DATA SECTION ->
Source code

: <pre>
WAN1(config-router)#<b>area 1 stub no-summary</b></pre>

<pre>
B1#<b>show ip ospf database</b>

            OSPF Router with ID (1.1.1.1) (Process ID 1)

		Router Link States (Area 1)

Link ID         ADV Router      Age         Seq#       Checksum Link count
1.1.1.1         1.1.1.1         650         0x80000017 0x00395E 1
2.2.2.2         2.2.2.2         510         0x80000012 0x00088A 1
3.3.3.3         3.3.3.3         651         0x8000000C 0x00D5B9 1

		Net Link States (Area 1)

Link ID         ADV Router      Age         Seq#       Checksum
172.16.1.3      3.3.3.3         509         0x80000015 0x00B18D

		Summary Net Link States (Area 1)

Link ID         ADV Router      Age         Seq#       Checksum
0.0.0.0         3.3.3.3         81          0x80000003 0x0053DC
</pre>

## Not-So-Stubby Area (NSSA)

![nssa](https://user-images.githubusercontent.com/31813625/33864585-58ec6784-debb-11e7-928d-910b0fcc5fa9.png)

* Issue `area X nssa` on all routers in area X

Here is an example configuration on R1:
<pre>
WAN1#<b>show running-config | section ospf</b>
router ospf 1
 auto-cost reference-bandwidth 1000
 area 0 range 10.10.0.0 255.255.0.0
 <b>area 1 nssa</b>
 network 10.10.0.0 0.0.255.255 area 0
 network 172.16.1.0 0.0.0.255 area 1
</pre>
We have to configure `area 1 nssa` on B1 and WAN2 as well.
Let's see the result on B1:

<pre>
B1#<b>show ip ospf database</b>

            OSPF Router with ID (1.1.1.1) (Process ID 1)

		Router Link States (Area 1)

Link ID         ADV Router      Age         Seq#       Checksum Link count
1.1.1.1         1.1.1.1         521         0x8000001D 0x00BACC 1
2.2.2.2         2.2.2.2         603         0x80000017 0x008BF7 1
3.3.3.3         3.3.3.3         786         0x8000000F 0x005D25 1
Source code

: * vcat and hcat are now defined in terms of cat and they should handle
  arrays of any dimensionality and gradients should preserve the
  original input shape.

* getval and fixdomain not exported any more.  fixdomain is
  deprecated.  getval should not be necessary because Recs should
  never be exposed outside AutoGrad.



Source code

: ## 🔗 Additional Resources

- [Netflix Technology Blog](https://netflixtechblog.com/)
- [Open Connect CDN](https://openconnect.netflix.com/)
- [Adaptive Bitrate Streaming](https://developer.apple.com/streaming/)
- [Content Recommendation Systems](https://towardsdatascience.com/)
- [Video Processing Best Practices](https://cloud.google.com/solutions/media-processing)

YOUR INSTRUCTIONS -> Please extract exactly, and only, the lines from the line containing "- [Netflix Technology" through the last line of the records.

OUTPUT ->
- [Netflix Technology Blog](https://netflixtechblog.com/)
- [Open Connect CDN](https://openconnect.netflix.com/)
- [Adaptive Bitrate Streaming](https://developer.apple.com/streaming/)
- [Content Recommendation Systems](https://towardsdatascience.com/)
- [Video Processing Best Practices](https://cloud.google.com/solutions/media-processing)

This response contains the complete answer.